**Problem requirements**
Below are some records; print every one of them exactly.

**Dataset excerpts**
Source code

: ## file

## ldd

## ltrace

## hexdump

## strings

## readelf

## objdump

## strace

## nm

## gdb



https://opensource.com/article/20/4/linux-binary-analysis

**Response area**
Source code

: ## file

## ldd

## ltrace

## hexdump

## strings

## readelf

## objdump

## strace

## nm

## gdb



https://opensource.com/article/20/4/linux-binary-analysis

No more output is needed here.